Task directions: Can you rewrite the rows below, changing every "Transcribe" to "Write out" and leaving everything else as it is?

Given entries:

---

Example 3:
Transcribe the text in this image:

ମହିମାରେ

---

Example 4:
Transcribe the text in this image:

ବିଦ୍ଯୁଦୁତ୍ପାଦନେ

Solution to this exercise:
---

Example 3:
Write out the text in this image:

ମହିମାରେ

---

Example 4:
Write out the text in this image:

ବିଦ୍ଯୁଦୁତ୍ପାଦନେ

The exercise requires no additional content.